The noticeable revenue decline in the March quarter and unfavorable upstream business scenario due to the coronavirus pandemic raise questions over the explorer’s ability to pay the portion of its long-term debt that is due for payment after 12 months.
Oil prices are now in the bearish territory owing to coronavirus-hit global energy demand and oversupplied commodity market. Weak crude prices, which are unlikely to recover soon, are thereby affecting the company’s upstream business.
Total costs and expenses rose nearly 4% through 2019 to $6,238 million. Even in first-quarter 2020, total costs and expenses rose to $3,814 million from $1,430 million in first-quarter 2019. Operating expenses for the first quarter totaled $303 million, up 13.9% from the year-ago figure of $266 million. This trait can affect the company’s profit levels in the coming days.
To Sum Up
Despite significant prospects as mentioned above, high debt burden and weak commodity prices are concerns for the company. Nevertheless, we believe that systematic and strategic plan of action will drive its long-term growth.

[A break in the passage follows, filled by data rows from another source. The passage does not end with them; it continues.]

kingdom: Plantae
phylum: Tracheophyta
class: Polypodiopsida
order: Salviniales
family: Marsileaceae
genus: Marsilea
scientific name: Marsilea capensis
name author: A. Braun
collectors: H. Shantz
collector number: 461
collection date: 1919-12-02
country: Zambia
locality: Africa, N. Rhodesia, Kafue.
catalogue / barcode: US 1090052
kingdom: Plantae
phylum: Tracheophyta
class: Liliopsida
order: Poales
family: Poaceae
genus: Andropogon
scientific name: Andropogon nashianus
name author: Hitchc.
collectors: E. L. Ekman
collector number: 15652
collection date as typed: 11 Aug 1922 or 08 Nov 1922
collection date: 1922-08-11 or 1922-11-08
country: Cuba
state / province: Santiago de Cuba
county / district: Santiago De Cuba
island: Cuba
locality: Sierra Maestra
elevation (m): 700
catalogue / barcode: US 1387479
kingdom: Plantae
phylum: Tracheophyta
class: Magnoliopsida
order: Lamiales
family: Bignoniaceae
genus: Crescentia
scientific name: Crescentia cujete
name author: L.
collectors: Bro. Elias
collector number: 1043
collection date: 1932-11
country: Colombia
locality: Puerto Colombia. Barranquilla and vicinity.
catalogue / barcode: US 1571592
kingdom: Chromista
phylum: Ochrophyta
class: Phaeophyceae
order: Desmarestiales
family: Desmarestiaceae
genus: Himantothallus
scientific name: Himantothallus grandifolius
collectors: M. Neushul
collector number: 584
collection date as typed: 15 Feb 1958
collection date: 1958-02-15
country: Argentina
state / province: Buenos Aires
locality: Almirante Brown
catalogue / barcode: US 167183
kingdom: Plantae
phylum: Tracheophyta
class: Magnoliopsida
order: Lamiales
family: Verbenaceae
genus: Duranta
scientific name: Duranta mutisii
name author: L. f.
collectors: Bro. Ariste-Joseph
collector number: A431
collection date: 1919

Some better-ranked players in the energy space include Chesapeake Energy Corporation CHK, CNX Resources Corporation CNX and Comstock Resources, Inc. CRK, each holding a Zacks Rank #2 (Buy). You can see the complete list of today’s Zacks #1 Rank (Strong Buy) stocks here.
Chesapeake Energy delivered an average positive earnings surprise of 42.8% in the last four quarters.
CNX Resources beat earnings estimates thrice and met once in the last four quarters, with average positive surprise of 111.5%.
Comstock Resources’ 2020 sales are expected to gain 33.7% year over year.